Labour activists will not be privy to information from the secret service, GCHQ or any other military or civil organisation in the land. But they would need to be consulted in the event of military action being considered. Really? How would they do it? Would Prime Minister Long-Bailey convey a special conference of the Labour Party to decide whether or not to use military action, which would enable trade union barons like Len McCluskey to decide on the deployment of British service personnel in order to recommend a course of action for Labour Party members to consider in an all members ballot? Would there need to be hustings meeting around the country? Christ: the current Labour leadership is taking around four minutes to elect a new leader. How long would it take to consult Labour members? Perhaps we could ask an offending foreign power to just hold back from killing British citizens, for example, until the consultative process had been exhausted? I’m sure they’d be very sympathetic. Which takes us back to Israel.

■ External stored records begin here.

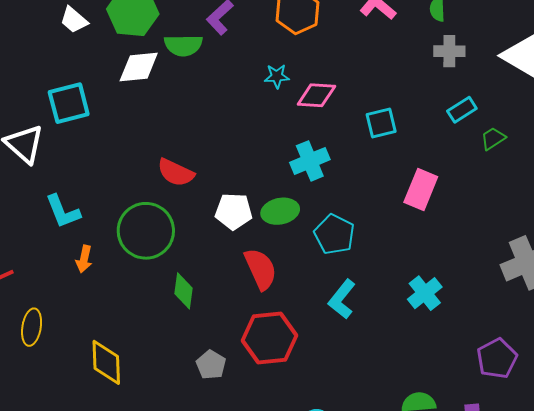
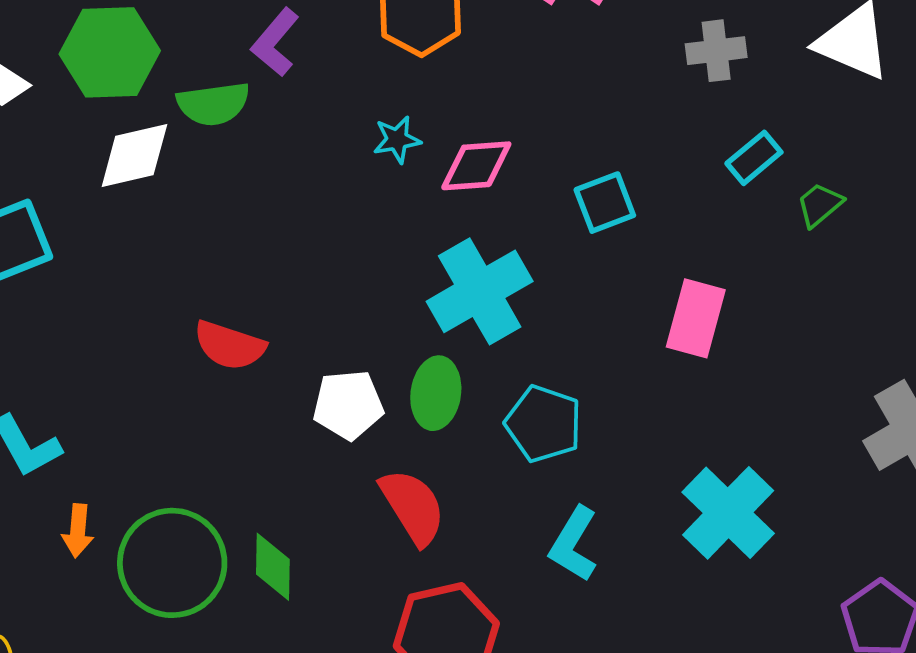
cyan cross: (310, 161) -> (480, 291), size x1.4
green ellipse: (280, 211) -> (436, 393), turned -63
green circle: (146, 231) -> (172, 563), moved
cyan cross: (425, 293) -> (728, 513), size x1.4

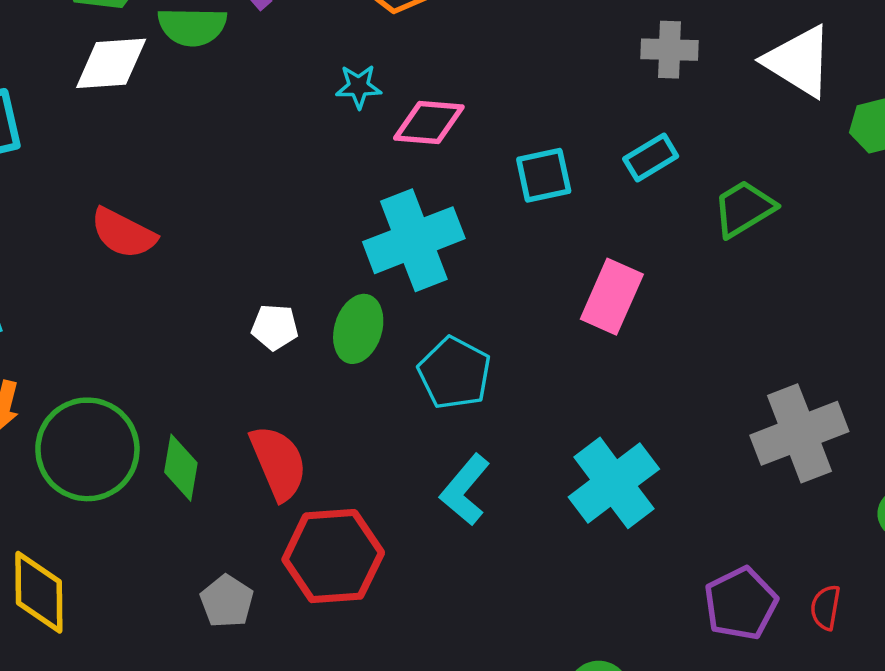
cyan rectangle: (754, 158) -> (651, 158), moved
green trapezoid: (820, 205) -> (744, 208), size x1.4
red semicircle: (230, 345) -> (123, 233), moved
white pentagon: (348, 405) -> (275, 327), size x0.7
red semicircle: (413, 507) -> (278, 463), moved

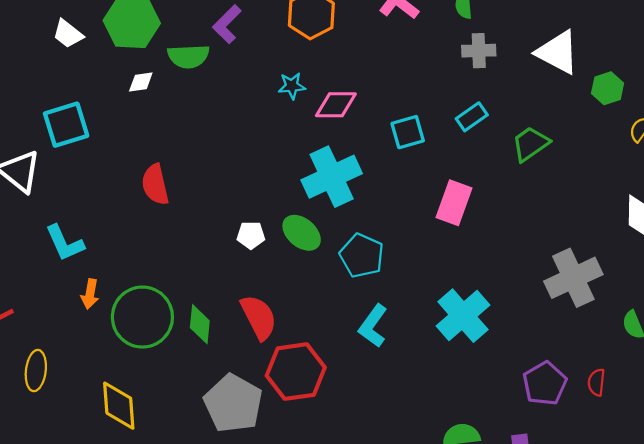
white diamond: (111, 63) -> (141, 82), size x0.6
red semicircle: (123, 233) -> (155, 185), turned 54
green ellipse: (358, 329) -> (302, 233), turned -63
gray pentagon: (227, 601) -> (233, 403), size x1.8

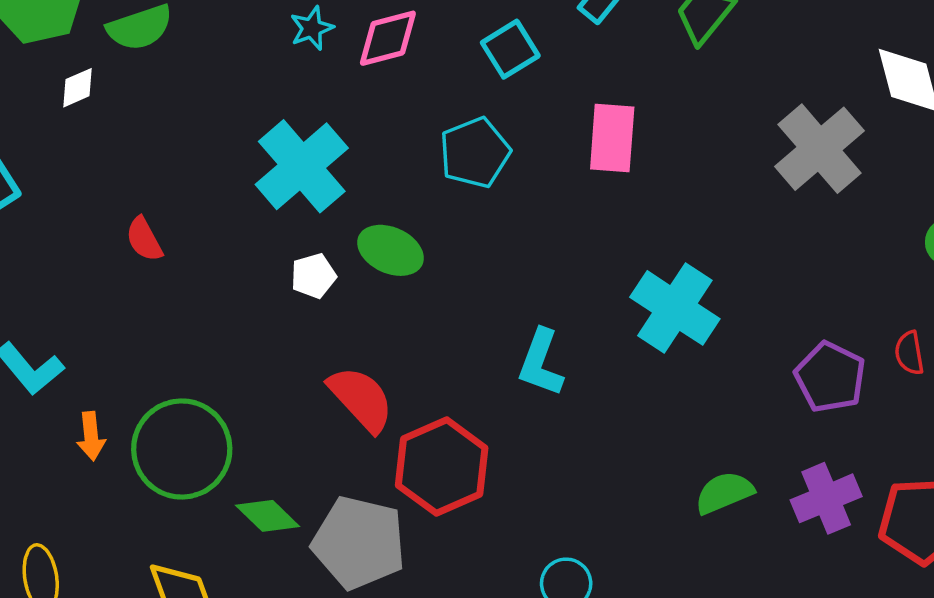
cyan cross: (332, 177) -> (302, 166), moved
red semicircle: (155, 185) -> (144, 239), size x0.7
cyan pentagon: (362, 256) -> (475, 153), moved, turned -30
gray cross: (573, 278) -> (820, 149), moved
green diamond: (200, 324) -> (268, 516), moved, turned -36

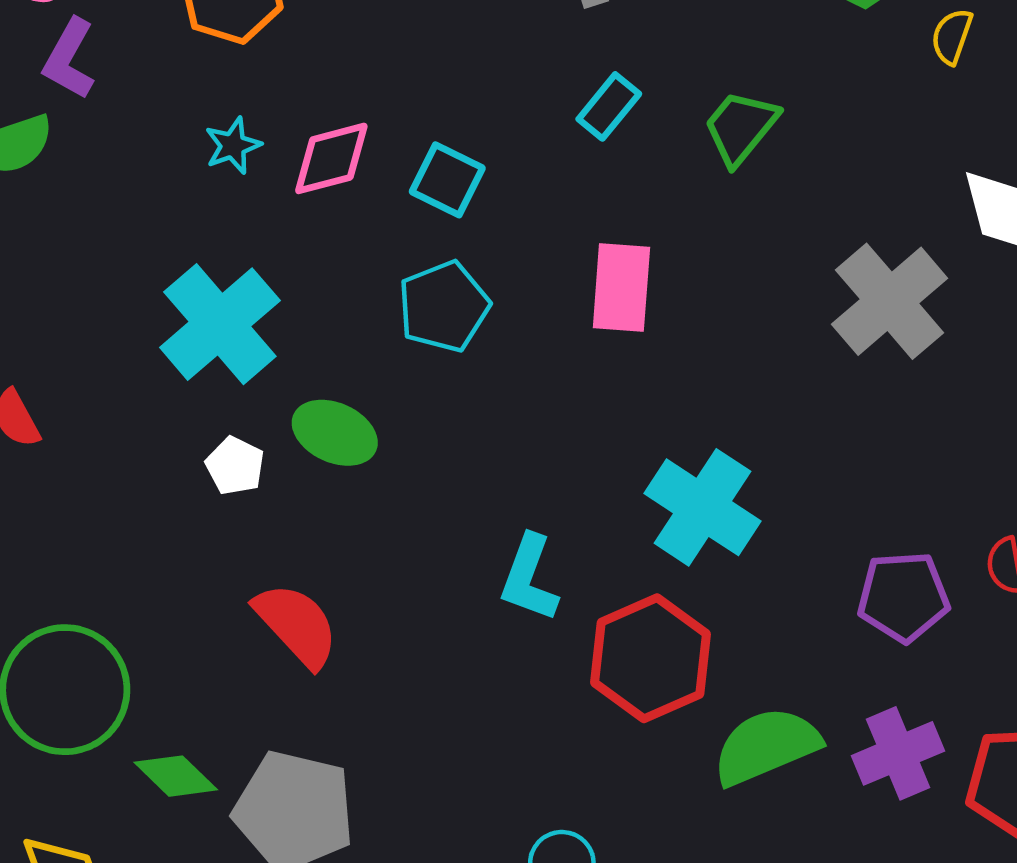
cyan square: (510, 49) -> (447, 180), moved, turned -32
white pentagon: (313, 276) -> (235, 466), turned -30
purple pentagon: (830, 377) -> (903, 597), turned -30
red hexagon: (442, 467) -> (650, 658), moved
green semicircle: (724, 493) -> (766, 746), size x1.4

We all know that the Labour Party has a major issue with antisemitism, so what is to stop far left Jew-haters convincing enough people that Israel’s very existence constituted a “national emergency” and then have members voting to bomb Israel? What would prime minister Rebecca Long-Bailey do then? Ignore the ‘will of the people’ ™ and ignore members? I can imagine the Dave Sparts of this world firing off motions of no confidence to Labour HQ. Could this happen? Probably not, but you could never rule it out happening, could you?

This level of abject stupidity from a man who seeks power in high office beggars belief. No political party that genuinely seeks to gain office and so improve the lives of the people it supposedly seeks to represent would behave like this, but then, this is the so called legacy of Jeremy Corbyn.

Even as things stand, the idea of Labour returning to power is fanciful, if not unbelievable. As things stand today, the party needs to win 124 extra seats to gain power, 100 of which are Tory seats. Does the hard left really believe this is the way to set about winning them back?

It is said that Labour is a broad church of opinion but I can’t see that the church is wide enough to include some of the barmy suggestions like this one from Burgon. Before the new leader can make Labour electable, s/he must make it credible. That, on current form, will take at least a decade and if Long-Bailey and Burgon win, let’s call it never.